| QUOTED PASSAGE |
____

Sunday, November 22, 2009

Heart Health

A Better Way to Screen for Heart Disease?

Research suggests that using statins to lower CRP levels might save lives

Posted November 10, 2008

Here's a startling stat that people tracking their numbers should know: Half of all heart-attack victims have perfectly normal cholesterol levels, and many have no risk factors at all. Experts have recently come to believe that one hidden culprit is chronic inflammation, which turns arteries into plaque magnets. But they haven't known whether treating it could actually protect the heart. A new landmark finding suggests that is the case.

Video: The Dangers of Heart Disease
Video: The Dangers of Heart Disease

If confirmed in further studies, the research, published in the current New England Journal of Medicine, could transform screening for heart disease. Nearly 18,000 people with normal cholesterol levels and no heart disease but high levels of inflammation (as measured by a marker called C-reactive protein) were randomly assigned to take either a cholesterol-lowering statin drug with anti-inflammatory effects or a placebo. The people taking a statin, for two to five years, had about a 50 percent lower risk of heart attack or stroke and a 20 percent lower risk of dying of any cause compared with those who took placebos. They also had a 46 percent lower rate of bypass surgeries and angioplasties. "These results are way beyond what we could have hoped for," says study leader Paul Ridker, director of the Center for Cardiovascular Disease Prevention at Brigham and Women's Hospital.

Benefits for all. Indeed, the so-called Jupiter trial was recently stopped a few years early, after independent reviewers wowed by the results concluded that it wouldn't be ethical to keep anyone on sugar pills. The benefits applied across the board, to women (ages 60 and over) and men (50 and over), to blacks and Hispanics as well as whites, and to both smokers and nonsmokers. "This study is very important and very well done," says David Siscovick, a professor of medicine and epidemiology and codirector of the Cardiovascular Health Research Unit at the University of Washington in Seattle. "My guess is that it will be looked at very carefully by physicians and those involved in helping make recommendations for clinical care."

____

[Records from a collection]
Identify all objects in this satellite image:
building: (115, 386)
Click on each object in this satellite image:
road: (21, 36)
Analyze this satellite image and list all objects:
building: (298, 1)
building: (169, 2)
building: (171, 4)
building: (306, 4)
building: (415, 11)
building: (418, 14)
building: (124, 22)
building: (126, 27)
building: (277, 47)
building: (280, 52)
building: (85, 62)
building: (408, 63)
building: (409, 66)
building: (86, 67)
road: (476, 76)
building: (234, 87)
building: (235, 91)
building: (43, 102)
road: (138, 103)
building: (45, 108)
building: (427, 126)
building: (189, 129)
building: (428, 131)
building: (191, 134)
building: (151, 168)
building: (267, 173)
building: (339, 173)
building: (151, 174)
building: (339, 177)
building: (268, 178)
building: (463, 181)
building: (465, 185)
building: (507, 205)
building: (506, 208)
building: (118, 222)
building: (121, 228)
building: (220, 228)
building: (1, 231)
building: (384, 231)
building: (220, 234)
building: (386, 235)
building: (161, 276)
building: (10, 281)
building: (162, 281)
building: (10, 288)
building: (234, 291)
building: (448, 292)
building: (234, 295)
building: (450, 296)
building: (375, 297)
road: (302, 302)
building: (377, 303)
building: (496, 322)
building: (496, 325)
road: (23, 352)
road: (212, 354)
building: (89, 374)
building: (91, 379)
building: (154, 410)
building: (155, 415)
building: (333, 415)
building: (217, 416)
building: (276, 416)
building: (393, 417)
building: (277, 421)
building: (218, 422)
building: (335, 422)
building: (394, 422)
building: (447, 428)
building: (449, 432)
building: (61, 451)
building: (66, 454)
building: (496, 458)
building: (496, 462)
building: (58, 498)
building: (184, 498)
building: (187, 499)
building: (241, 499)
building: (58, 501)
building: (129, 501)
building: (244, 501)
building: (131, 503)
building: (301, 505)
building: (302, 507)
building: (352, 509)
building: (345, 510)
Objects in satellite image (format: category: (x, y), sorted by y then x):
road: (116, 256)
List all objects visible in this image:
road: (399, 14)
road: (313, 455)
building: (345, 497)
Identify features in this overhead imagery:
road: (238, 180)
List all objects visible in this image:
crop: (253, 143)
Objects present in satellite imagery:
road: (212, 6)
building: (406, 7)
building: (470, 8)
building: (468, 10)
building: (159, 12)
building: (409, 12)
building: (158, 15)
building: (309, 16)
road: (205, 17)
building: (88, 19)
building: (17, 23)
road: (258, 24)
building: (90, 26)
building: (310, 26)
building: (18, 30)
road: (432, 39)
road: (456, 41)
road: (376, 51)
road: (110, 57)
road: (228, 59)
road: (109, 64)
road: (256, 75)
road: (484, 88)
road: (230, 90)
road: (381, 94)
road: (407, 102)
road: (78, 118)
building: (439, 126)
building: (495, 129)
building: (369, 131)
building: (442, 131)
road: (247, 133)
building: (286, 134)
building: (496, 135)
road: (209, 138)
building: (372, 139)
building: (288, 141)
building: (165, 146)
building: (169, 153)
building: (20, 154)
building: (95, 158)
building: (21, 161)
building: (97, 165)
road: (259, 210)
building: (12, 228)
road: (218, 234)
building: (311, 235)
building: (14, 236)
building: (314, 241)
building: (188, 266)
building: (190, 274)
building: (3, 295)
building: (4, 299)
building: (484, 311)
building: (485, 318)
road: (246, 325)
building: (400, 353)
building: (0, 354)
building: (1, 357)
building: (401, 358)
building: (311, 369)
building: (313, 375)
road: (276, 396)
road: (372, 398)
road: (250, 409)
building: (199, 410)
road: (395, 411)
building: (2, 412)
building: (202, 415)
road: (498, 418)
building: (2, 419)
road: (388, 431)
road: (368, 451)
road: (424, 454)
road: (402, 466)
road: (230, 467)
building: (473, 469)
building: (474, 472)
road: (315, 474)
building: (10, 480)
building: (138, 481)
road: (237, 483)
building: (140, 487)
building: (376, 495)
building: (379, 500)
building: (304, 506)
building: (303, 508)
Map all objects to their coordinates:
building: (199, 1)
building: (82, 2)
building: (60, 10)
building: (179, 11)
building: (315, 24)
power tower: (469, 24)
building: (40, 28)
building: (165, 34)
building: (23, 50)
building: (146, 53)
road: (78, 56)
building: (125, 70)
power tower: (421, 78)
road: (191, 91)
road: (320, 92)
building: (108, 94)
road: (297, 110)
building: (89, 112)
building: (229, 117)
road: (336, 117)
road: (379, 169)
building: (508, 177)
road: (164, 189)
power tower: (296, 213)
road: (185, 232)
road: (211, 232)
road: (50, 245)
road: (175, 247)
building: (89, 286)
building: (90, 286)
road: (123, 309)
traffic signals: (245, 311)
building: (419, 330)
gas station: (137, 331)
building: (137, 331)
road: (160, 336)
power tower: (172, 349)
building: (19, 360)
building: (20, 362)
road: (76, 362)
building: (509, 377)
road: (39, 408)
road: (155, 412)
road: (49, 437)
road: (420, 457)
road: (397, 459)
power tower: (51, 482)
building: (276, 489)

____

| EXERCISE |
Resume the heart disease screening article, starting right after its last sentence.

| RESPONSE |
Others are less enthusiastic. While 50 percent may sound like a huge drop, in absolute terms "risk was reduced just a little bit," says Lisa Schwartz, an associate professor of medicine at the Dartmouth Institute for Health Policy and Clinical Practice. Among the 8,901 people taking a placebo, 132 heart attacks and strokes occurred during the study, compared with 64 in the same-size statin group—a fairly modest reduction in risk from 1.5 percent to 0.72 percent. And while the total number of deaths from all causes was lowered, each group experienced 12 deaths due to heart attacks and strokes. "I would have expected fewer deaths in the statin group," says Schwartz.

What's not in doubt, cardiologists agree, is that inflammation poses danger to the heart. There's no longer any question that it's part of the atherosclerosis process, says Jacques Genest, professor of medicine and director of cardiology at McGill University. Normal inflammation is a good thing; it's the body's way to repair injuries and protect itself from foreign invaders. But too much, linked to such chronic ills as smoking, diabetes, and obesity, contributes not only to artery plaque but a bursting of this plaque, which can result in a stroke- or heart attack-inducing blood clot. And previous research has suggested that high levels of CRP raise the risk of heart attacks and strokes.